Agreed. Ever since IBM sold their PC division to Lenovo, the quality has become junk.

And Lenovo makes customizations such that Windows won't run well without Lenovo-proprietary device drivers and applications installed. Given how much the Chinese government micro-manages Chinese corporations, and that they're pretty much spying on everything, that really bothers me.
Big mistake. When they realize what a CPU-clogging clusterfrack OS X has become they'll go running back to Windows.
You mean worse than that system-clogging clusterfrack that has been every version of Windows for the last 10 years?

People look back and reminisce about Windows XP and 7 as if they are so great and wonderful, but they forget that they were a nightmare when they first shipped. People only like them now that they've had years of patches, and that the hardware has improved by orders of magnitude since then.

Of course, a new PC is going to ship with Windows 8 or 10, so we're back to pointless bloatware all over the place.
I don't quite get what the article is implying. It sounds like IBM wants a Macbook that is the same or cheaper than a PC notebook. Well, what type of notebook are we talking about? Apple might compete on the high-end, but if they want a $600 Macbook, that would be pretty shifty of Apple to make them for IBM and no one else (because remember, after all, Apple doesn't make "junk".)
There are some efficiencies of scale coming into play here.

If IBM is really going to order 150K units of the same model every year, then Apple can afford to make a custom spin. Much like how Dell and HP will produce custom variations for large customers.

And it will cost Apple less. Apple won't be fielding support calls for those 150K systems. All the tech support will be going through IBM's IT department, with Apple only being contacted by the IT department for the really nasty problems. So they can afford to charge less than what they could afford to charge a retail customer.
If their relationship keeps like this maybe we'll get IBM rackmount servers with OS X Server as an offering.
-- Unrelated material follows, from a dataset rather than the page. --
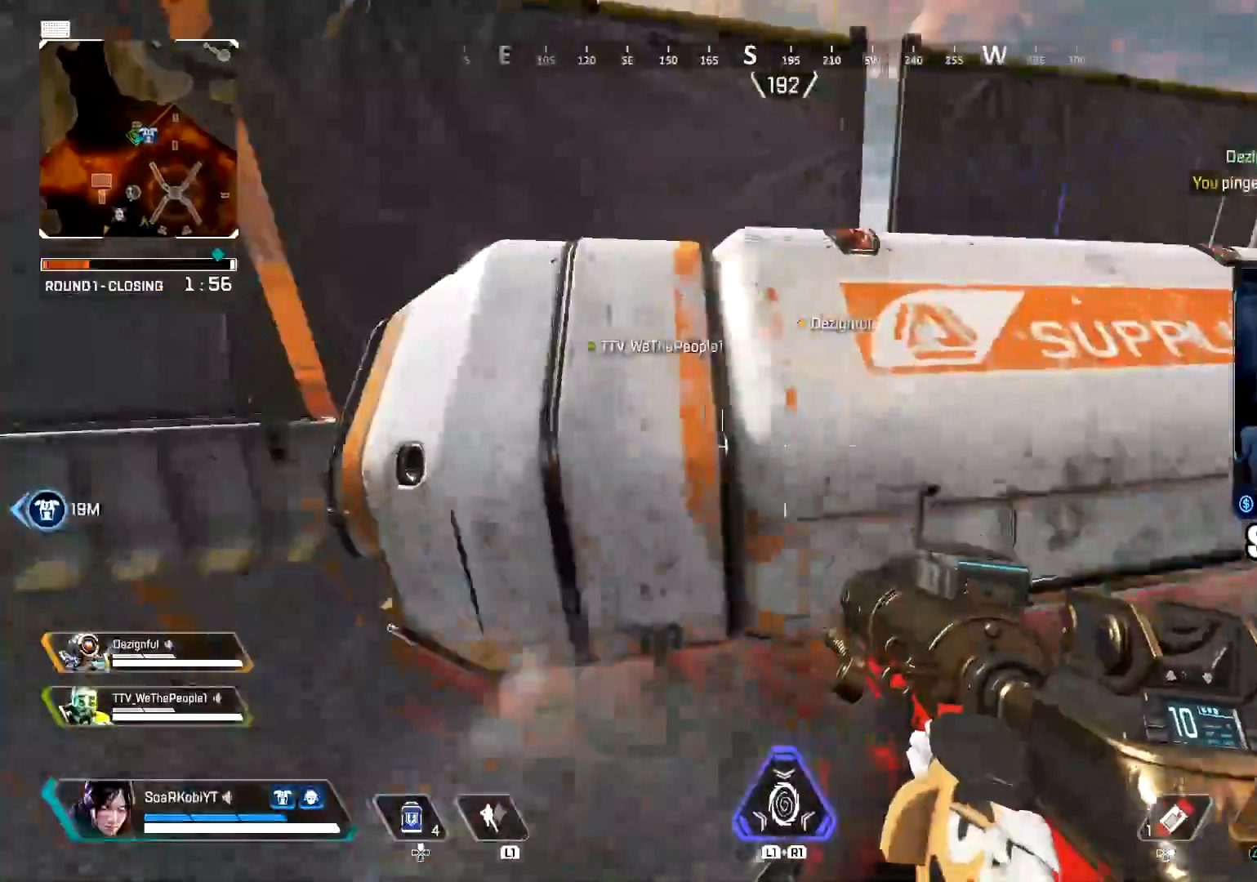
{"buttons": [], "left_stick": "up", "right_stick": "center", "events": [[17, "CIRCLE", "down"], [133, "CIRCLE", "up"], [167, "left_stick", "center"], [233, "CROSS", "down"], [350, "CROSS", "up"], [350, "left_stick", "up"]]}
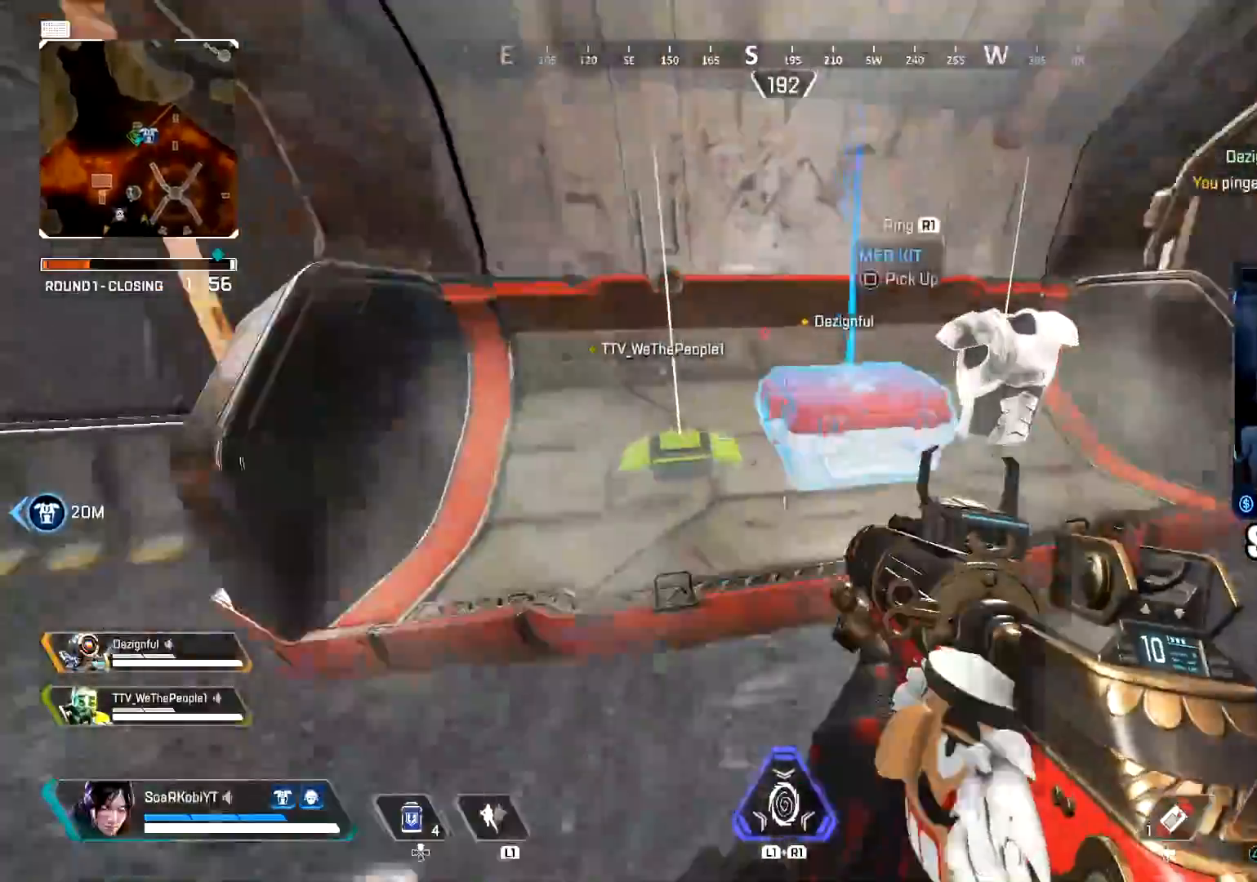
{"buttons": ["L3"], "left_stick": "up", "right_stick": "center", "events": [[17, "left_stick", "center"], [134, "SQUARE", "down"], [167, "left_stick", "right"], [234, "SQUARE", "up"], [267, "right_stick", "right"], [317, "left_stick", "up"], [384, "L3", "down"], [417, "right_stick", "center"]]}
That would be nice.
It would be, but I'm sure IBM is using their own big iron for their servers. After all, their main product lines these days involve data center equipment, cloud computing, Linux clusters, etc.
Frankly, those of us who remember the days of IBM's OS/2 operating system know it was never really as fast as Windows, but that was sort of irrelevant. People who ran OS/2 appreciated having the choice to use a commercial OS besides Windows, with some unique features and capabilities.
Those of us who developed software for OS/2 know that these performance problems were because the OS did a whole lot more than the contemporary Windows (3.1 and 95).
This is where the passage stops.